Guoan Li, PhD, et al.
The American Journal of Sports Medicine. March 2008. Vol. 36. No. 3. Pp. 474-479.
Engineering experts have new information on the function of the posterior cruciate ligament (PCL). Using fluoroscopy and three-dimensional (3-D) computer models, the knees of patients with PCL injuries were examined.
MRIs were used to scan both knees of each patient in the study. The information was used by a computer to create a 3-D model of the patient’s knees. The computer program created a coordinate system for the tibia (lower leg bone) and the femur (thighbone). This information was used to identify the axis (center) of motion for flexion.
A fluoroscopic system was used to measure and record knee joint kinematics. This was done with the patient in a weight-bearing position while lunging forward. Using these two systems together, the engineers were able to map out and measure tibial translation (glide) in all planes of motion. They looked at how far the tibia moved backwards, sideways, and in a rotatory direction in the PCL-deficient knee. These measures were compared with the normal knee.
The results showed that the tibia moves forward relative to the femur during knee flexion. The amount of forward translation was less in the PCL-injured knees. As the knee bent to 90-degrees of flexion, the tibia also slipped sideways in the PCL-injured knees. Internal rotation of the tibia during flexion was the same between the injured and normal knees.

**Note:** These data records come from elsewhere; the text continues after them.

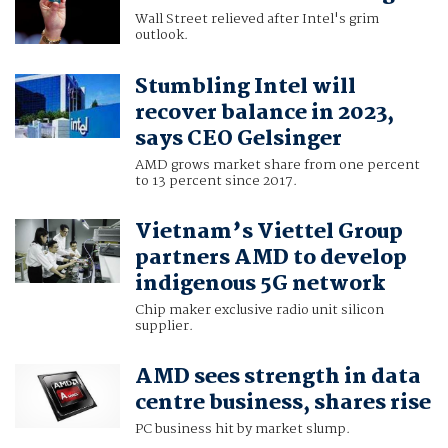
Wall Street relieved after Intel's grim
outlook.
Stumbling Intel will
recover balance in 2023,
says CEO Gelsinger
AMD grows market share from one percent
to 13 percent since 2017.
Vietnam’s Viettel Group
partners AMD to develop
indigenous 5G network
Chip maker exclusive radio unit silicon
supplier.
AMD sees strength in data
centre business, shares rise
PC business hit by market slump.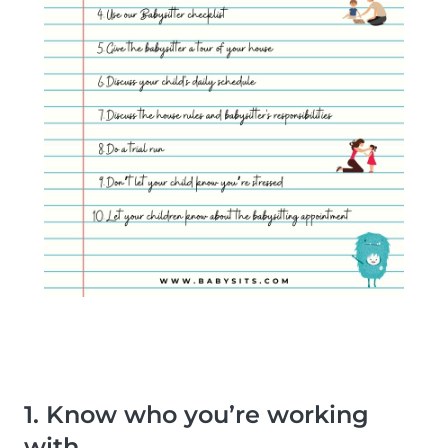
1. Know who you’re working
with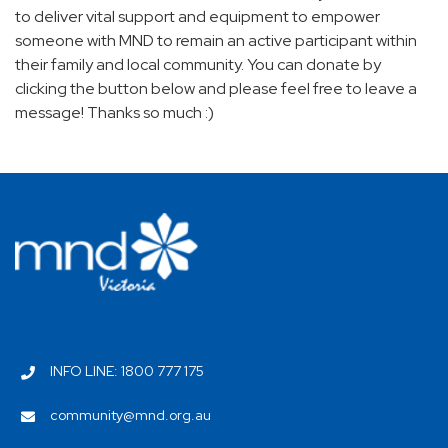
to deliver vital support and equipment to empower
someone with MND to remain an active participant within
their family and local community. You can donate by
clicking the button below and please feel free to leave a
message! Thanks so much :)
INFO LINE: 1800 777 175
community@mnd.org.au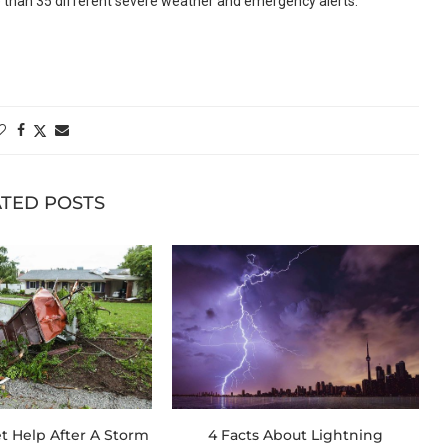
 than 35 different severe weather and emergency alerts.
TED POSTS
t Help After A Storm
4 Facts About Lightning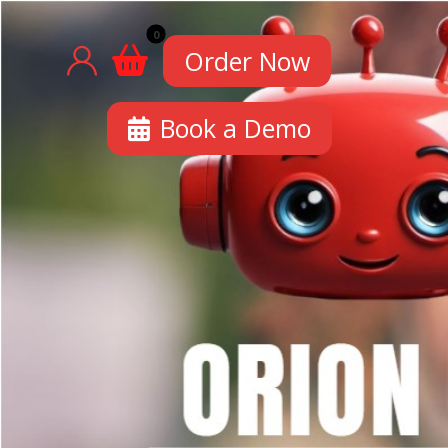
Order Now
Book a Demo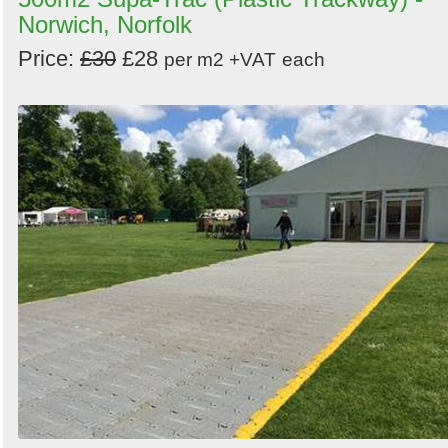
Norwich, Norfolk
Price:
£30
£28
per m2 +VAT
each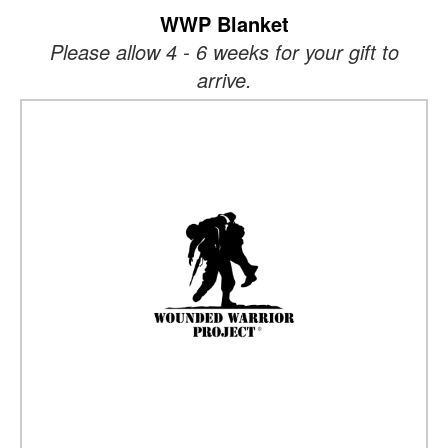
WWP Blanket
Please allow 4 - 6 weeks for your gift to
arrive.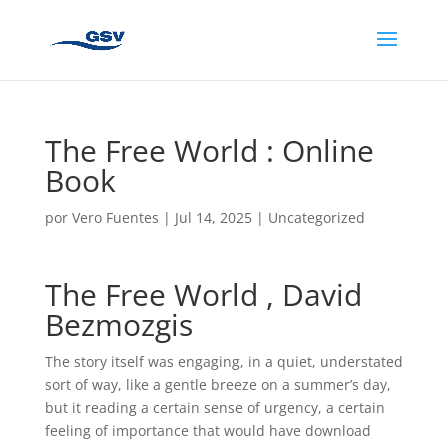
The Free World : Online
Book
por
Vero Fuentes
|
Jul 14, 2025
|
Uncategorized
The Free World , David
Bezmozgis
The story itself was engaging, in a quiet, understated
sort of way, like a gentle breeze on a summer’s day,
but it reading a certain sense of urgency, a certain
feeling of importance that would have download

Many studies have shown degenerative changes occur over time in PCL-deficient knees. The authors of this study suggest these osteoarthritic changes may be caused by the change in contact points and increase in contact pressures within the joint when the PCL is damaged. The lateral movement of the tibia may shift these contact points.
Kinematic studies like this one show that the PCL’s function in the knee is more complex than just to maintain posterior stability. Surgeons must take this information into consideration when reconstructing the knee after a PCL injury.